To pass time before Max's entre acte takes place on a polished brass pole extending some ten feet to ceiling, center stage, I engage a stranger sitting to my left in conversation. Attentive listener that I am (when you're my age what else can you do but listen) he provides casual details of his life.
Jeremy says he's a chemist, age 36 (though he looks ten years younger), is involved with a 28-year-old school teacher, who, he sighs, has as yet not asked for a committed relationship. "I just stopped in for a nightcap after another boring work day," he adds. He's friendly. We slip into easy conversation.
Perhaps it's the conversational closeness, but I feel an intimacy that triggers my own past relationship thoughts, and how I miss having someone special to care for. It's vicarious moments, with Jeremy as a surrogate stand in. (Innocent of physical contact or intent, yes; but for me gently touching nonetheless.)
Dancer Max struts center stage. Scantily clad (to say the least), he quickly climbs to the top, topsy-turvy turns about, and deftly, acrobatically, climbs facing down. I'm impressed. Jeremy's bored, and, out of the blue (so to speak), says, "Have you heard of the 'Windsor hum' in your neck of the woods?"
As I haven't, he explains. "The Windsor hum's a rumbling sound that comes deep out of nowhere, lasts for annoying minutes at a time. It happens frequently. No one seems to be able to pinpoint where it originates. A mystery. Google 'Windsor hum' and see what you get."
Back stateside, fondly remembering the reverie Jeremy unknowingly touched in my memory bank, I eventually do google. There are several entries, one a Facebook listing.
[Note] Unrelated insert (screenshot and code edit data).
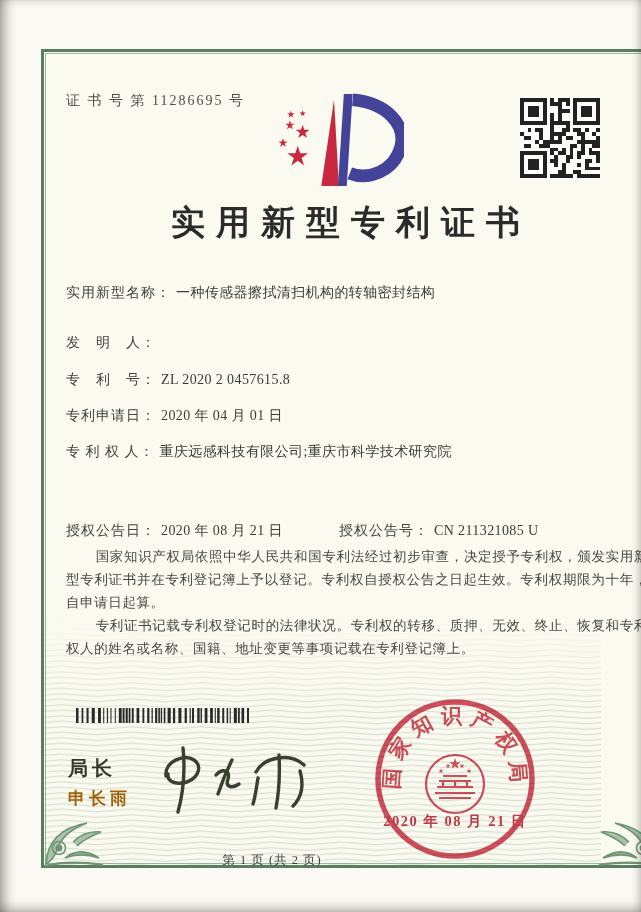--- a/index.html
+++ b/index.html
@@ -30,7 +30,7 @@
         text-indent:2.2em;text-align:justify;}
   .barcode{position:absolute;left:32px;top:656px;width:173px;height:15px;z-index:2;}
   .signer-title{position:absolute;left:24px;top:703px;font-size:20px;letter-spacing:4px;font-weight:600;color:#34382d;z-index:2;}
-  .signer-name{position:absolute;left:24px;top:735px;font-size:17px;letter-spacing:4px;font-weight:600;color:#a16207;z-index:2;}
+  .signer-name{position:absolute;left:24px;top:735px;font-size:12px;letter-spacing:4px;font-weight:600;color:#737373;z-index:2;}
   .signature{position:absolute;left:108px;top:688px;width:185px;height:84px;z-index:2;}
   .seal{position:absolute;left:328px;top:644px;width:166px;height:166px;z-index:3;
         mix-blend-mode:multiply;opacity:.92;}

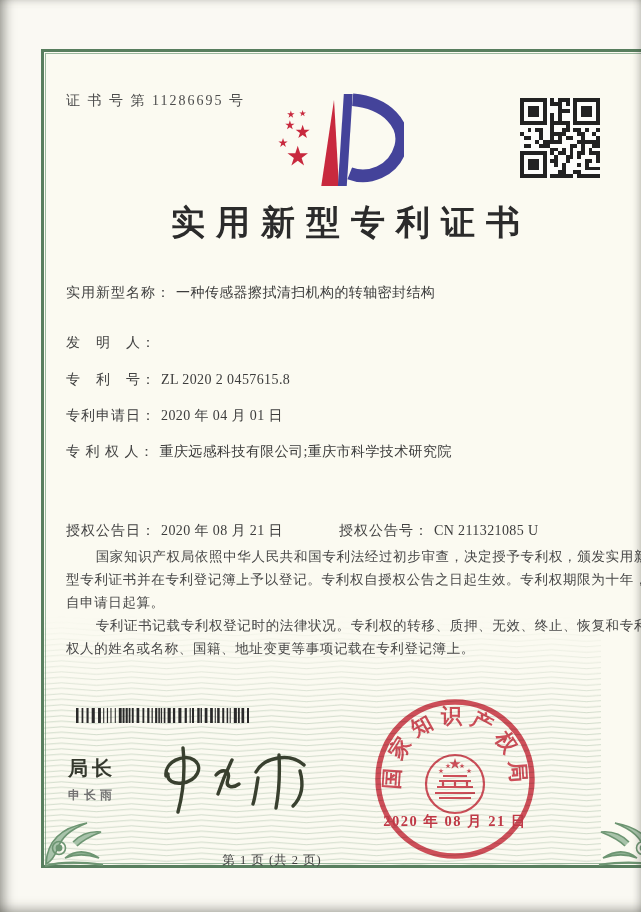--- a/index.html
+++ b/index.html
@@ -360,6 +360,7 @@
     <div class="page-no">第 1 页 (共 2 页)</div>
   </div>
 
+  <div class="back-note">其他事项参见背面</div>
 </div>
 
 </body></html>

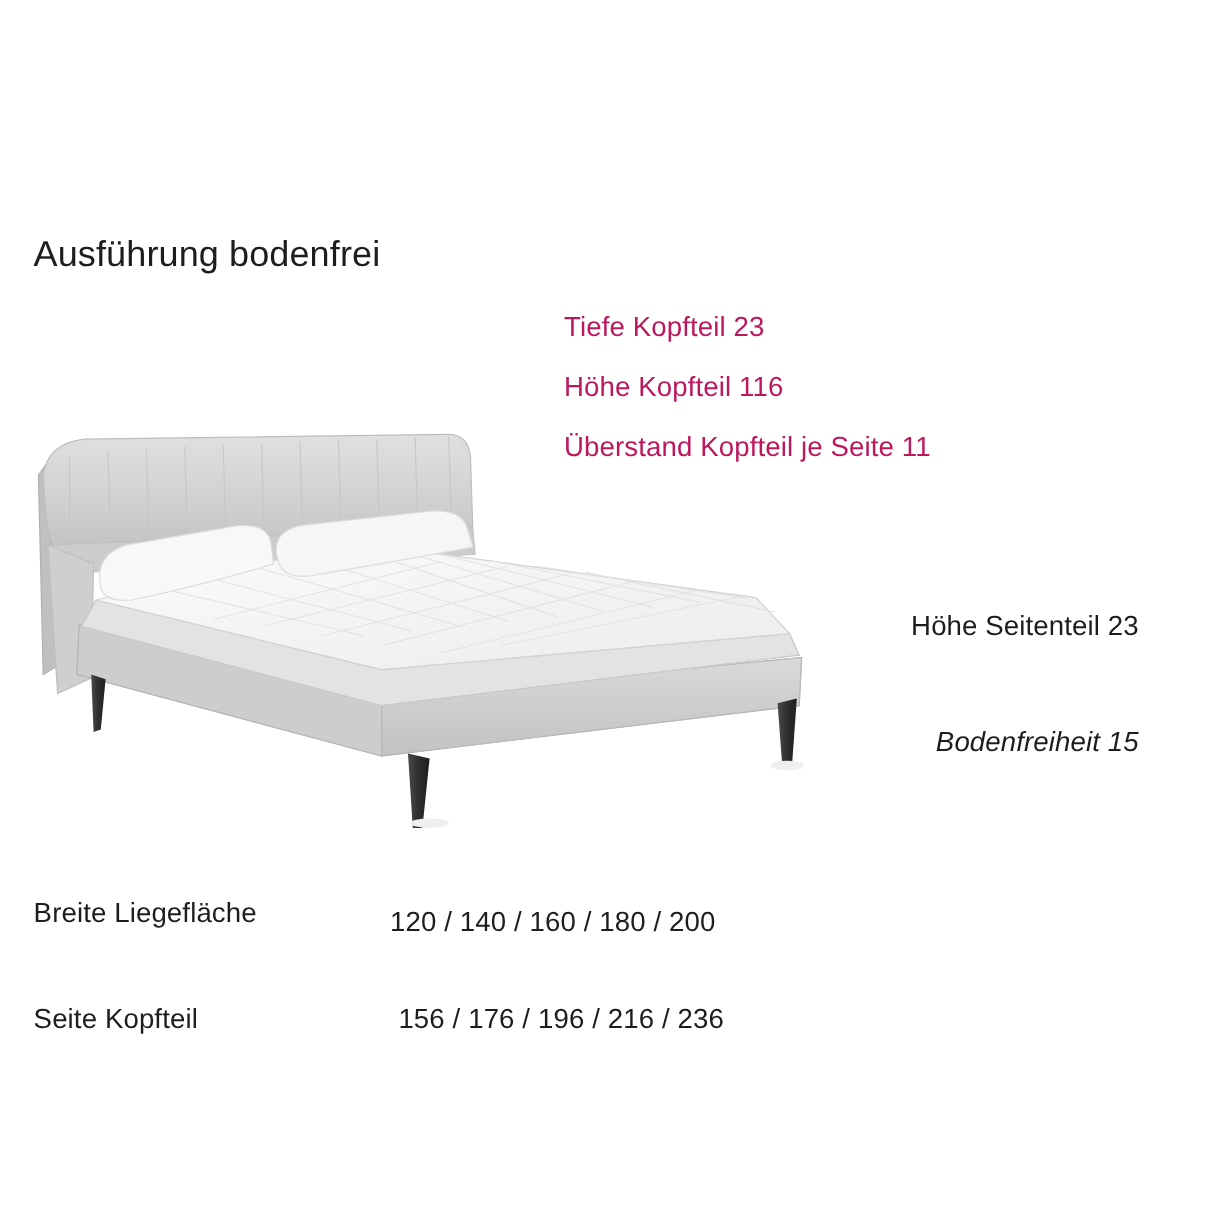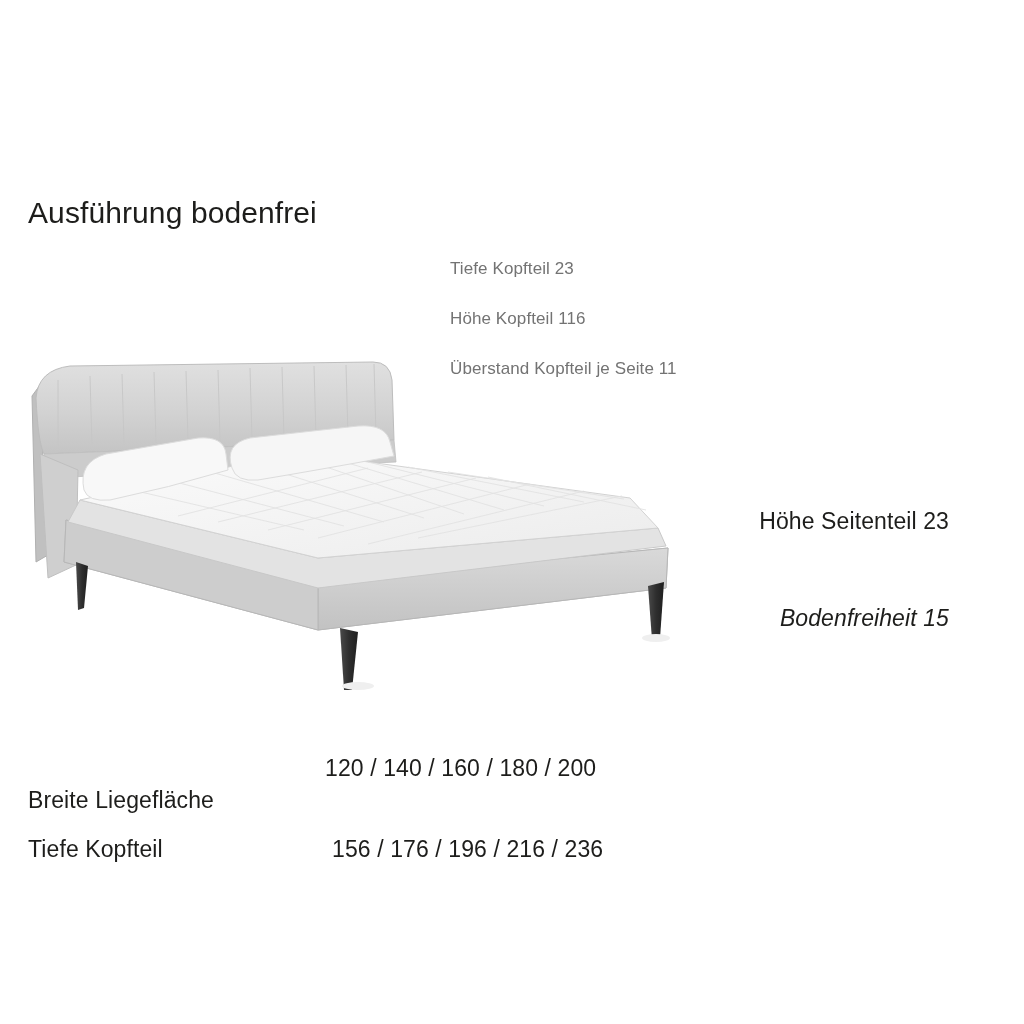--- a/index.html
+++ b/index.html
@@ -35,9 +35,9 @@
   }
 
   .head-spec {
-    font-size: 17px;
-    color: #737373;
-    left: 450px;
+    font-size: 23px;
+    color: #be185d;
+    left: 470px;
   }
   #head-depth  { top: 259px; }
   #head-height { top: 309px; }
Seems the throbbing phenomenon has been occurring for some time.
A few days later, I also find to my surprise that the September 2011 issue of my favorite oddball phenomena magazine Fortean Times carries an article, "Durham (England) is humming: A noise like a distant engine."
FT reports the groaning's not new, with reported cases dating to 1727! "The most famous in the UK was 'the Bristol Hum' in the 1970s when more than 2,000 people complained of a consistent drone causing nosebleeds, sleeplessness, headaches."
In America, footnotes FT, unexplained rumblings, grumbling, growlings, grindings, grunting have been ear plugging for residents in Hueytown, Ala., Taos, N.M., and Green Bay, Wis.
(Just maybe, the Dow-Jones could use a good-feely hum job, or an agile goose up the NASDAQ brass pole for Max, er, maximum full throbbing effect. With lotsa financial lube, of course.)